Given problem =
Transcribe each of the rows below verbatim, omitting the pictures from your answer.

## START Records for this task

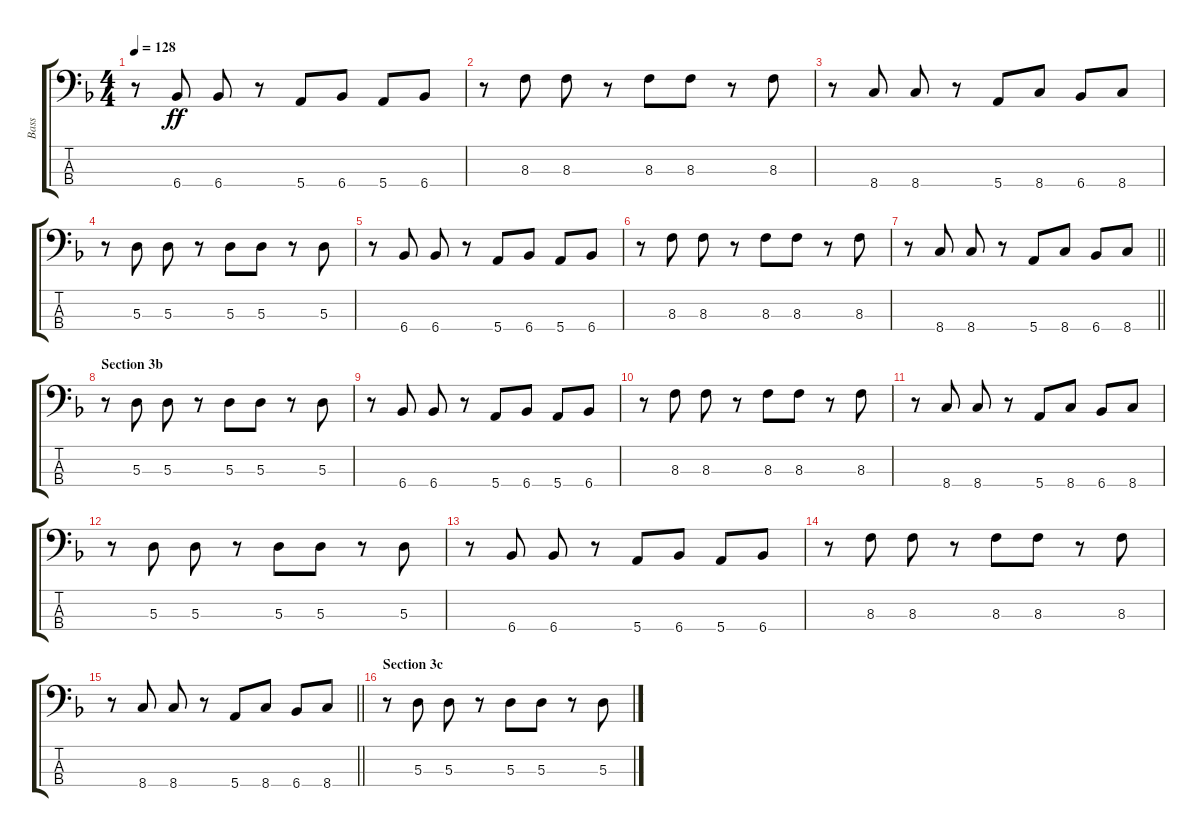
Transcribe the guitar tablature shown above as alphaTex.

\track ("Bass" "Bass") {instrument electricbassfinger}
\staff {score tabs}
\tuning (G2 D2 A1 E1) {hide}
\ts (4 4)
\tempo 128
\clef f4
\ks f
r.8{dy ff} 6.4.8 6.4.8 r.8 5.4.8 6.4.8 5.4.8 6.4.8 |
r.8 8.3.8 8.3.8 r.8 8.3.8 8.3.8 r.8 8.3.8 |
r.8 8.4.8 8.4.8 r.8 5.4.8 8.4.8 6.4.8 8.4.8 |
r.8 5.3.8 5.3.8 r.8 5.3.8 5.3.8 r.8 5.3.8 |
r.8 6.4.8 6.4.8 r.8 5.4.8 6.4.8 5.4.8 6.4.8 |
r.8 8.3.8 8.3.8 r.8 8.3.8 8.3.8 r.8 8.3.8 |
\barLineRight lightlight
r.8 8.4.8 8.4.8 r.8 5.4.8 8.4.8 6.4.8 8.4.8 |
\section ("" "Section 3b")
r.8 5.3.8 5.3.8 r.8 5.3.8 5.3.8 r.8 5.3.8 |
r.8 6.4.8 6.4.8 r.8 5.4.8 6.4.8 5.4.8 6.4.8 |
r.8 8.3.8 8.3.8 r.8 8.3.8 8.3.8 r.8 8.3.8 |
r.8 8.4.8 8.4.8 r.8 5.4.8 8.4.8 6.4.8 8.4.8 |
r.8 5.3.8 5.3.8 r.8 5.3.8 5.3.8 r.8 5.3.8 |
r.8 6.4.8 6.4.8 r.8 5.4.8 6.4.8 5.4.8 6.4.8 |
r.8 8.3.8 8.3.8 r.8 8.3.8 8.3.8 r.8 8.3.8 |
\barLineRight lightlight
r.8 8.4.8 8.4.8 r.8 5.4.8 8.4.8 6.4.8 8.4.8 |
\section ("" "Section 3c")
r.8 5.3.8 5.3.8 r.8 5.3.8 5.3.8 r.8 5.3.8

## END Records for this task

Full output =
Transcribe the guitar tablature shown above as alphaTex.

\track ("Bass" "Bass") {instrument electricbassfinger}
\staff {score tabs}
\tuning (G2 D2 A1 E1) {hide}
\ts (4 4)
\tempo 128
\clef f4
\ks f
r.8{dy ff} 6.4.8 6.4.8 r.8 5.4.8 6.4.8 5.4.8 6.4.8 |
r.8 8.3.8 8.3.8 r.8 8.3.8 8.3.8 r.8 8.3.8 |
r.8 8.4.8 8.4.8 r.8 5.4.8 8.4.8 6.4.8 8.4.8 |
r.8 5.3.8 5.3.8 r.8 5.3.8 5.3.8 r.8 5.3.8 |
r.8 6.4.8 6.4.8 r.8 5.4.8 6.4.8 5.4.8 6.4.8 |
r.8 8.3.8 8.3.8 r.8 8.3.8 8.3.8 r.8 8.3.8 |
\barLineRight lightlight
r.8 8.4.8 8.4.8 r.8 5.4.8 8.4.8 6.4.8 8.4.8 |
\section ("" "Section 3b")
r.8 5.3.8 5.3.8 r.8 5.3.8 5.3.8 r.8 5.3.8 |
r.8 6.4.8 6.4.8 r.8 5.4.8 6.4.8 5.4.8 6.4.8 |
r.8 8.3.8 8.3.8 r.8 8.3.8 8.3.8 r.8 8.3.8 |
r.8 8.4.8 8.4.8 r.8 5.4.8 8.4.8 6.4.8 8.4.8 |
r.8 5.3.8 5.3.8 r.8 5.3.8 5.3.8 r.8 5.3.8 |
r.8 6.4.8 6.4.8 r.8 5.4.8 6.4.8 5.4.8 6.4.8 |
r.8 8.3.8 8.3.8 r.8 8.3.8 8.3.8 r.8 8.3.8 |
\barLineRight lightlight
r.8 8.4.8 8.4.8 r.8 5.4.8 8.4.8 6.4.8 8.4.8 |
\section ("" "Section 3c")
r.8 5.3.8 5.3.8 r.8 5.3.8 5.3.8 r.8 5.3.8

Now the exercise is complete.